May 21, 2013 (CIDRAP News) – A World Health Organization (WHO) expert has expressed concern that guest workers in the Middle East could carry the Middle East respiratory syndrome coronavirus (MERS-CoV) to India and the Philippines, according to a media report, while a few more details emerged about three Tunisian cases reported yesterday.
Anthony Mounts, MD, the WHO's technical lead for MERS-CoV, said guest workers could bring the virus to their home countries, where it might spread widely before being detected, according to a report in the Toronto Star.
Meanwhile, another WHO official, Gregory Hartl, revealed today that because of "sample issues," the fatal MERS-CoV case reported yesterday in a 66-year-old Tunisian man was not confirmed, only suspected. He said cases in the man's two children were confirmed; press reports said those patients have recovered.
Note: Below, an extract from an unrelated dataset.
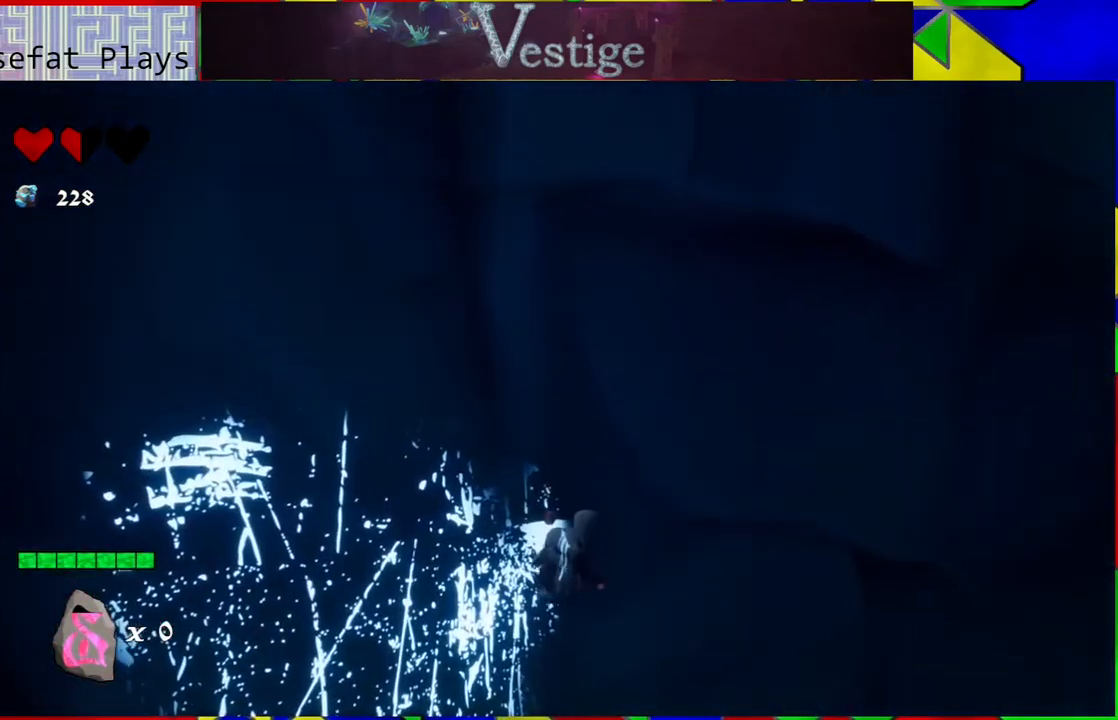
{"buttons": ["B"], "left_stick": "right", "right_stick": "center", "events": [[83, "left_stick", "up-right"], [133, "B", "down"], [217, "left_stick", "right"]]}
The cases reported yesterday are Tunisia's first. The older man, a diabetic, fell ill after returning from a trip to Saudi Arabia and Qatar. A Tunisia Live story today said he died May 10 but that his daughter and son recovered quickly with treatment. Other reports referred to the man's children as two sons.
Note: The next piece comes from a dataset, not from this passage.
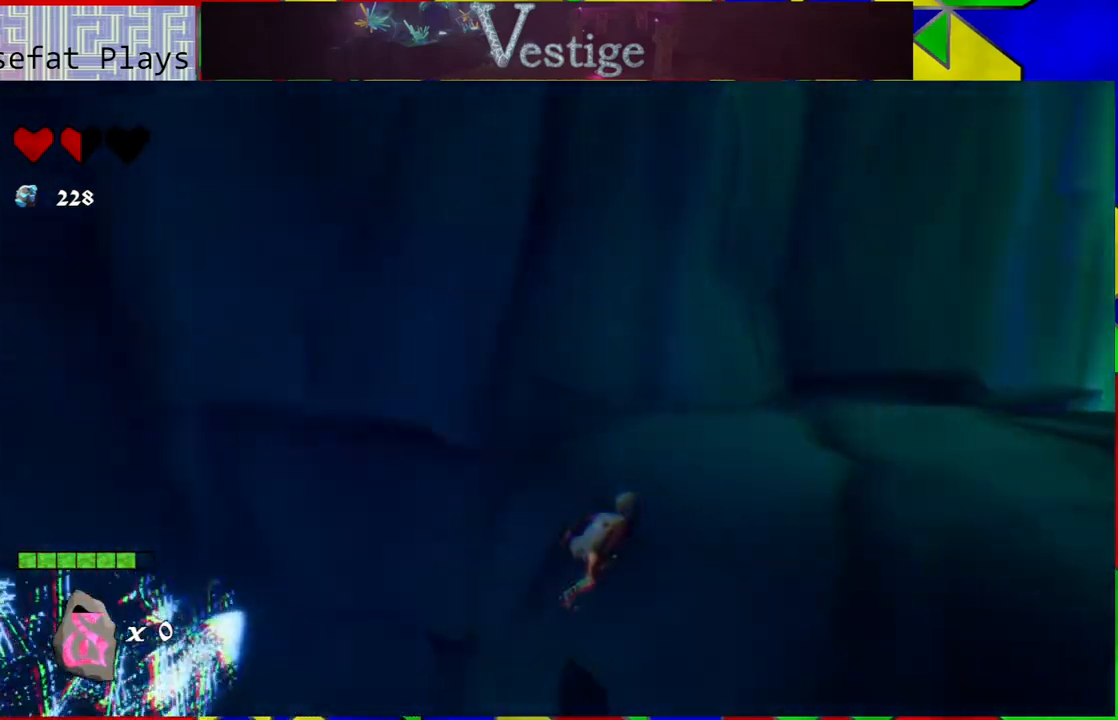
{"buttons": ["B"], "left_stick": "up-right", "right_stick": "center", "events": [[200, "left_stick", "up-right"], [267, "B", "down"]]}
Hartl said via Twitter that the global count of confirmed MERS-CoV cases stands at 43, with 21 deaths. He also commented that the Tunisian cases resemble the pattern seen earlier in the United Kingdom and France: an imported case, followed by limited human-to-human transmission.
Mounts, in the Star interview, called the virus's spread from the Middle East to other countries a "real concern."
"There are a lot of workers from the Indian subcontinent and the Philippines working in the Middle East—people are also going back to some of these areas where there may not be the same facilities for picking up cases," he said. "So my concern is that there may be travelers who are taking this back to Karachi or to Delhi or to Mumbai or Manila who are not being detected and you could have local transmission in those settings and it wouldn't be discovered until it's spread quite far."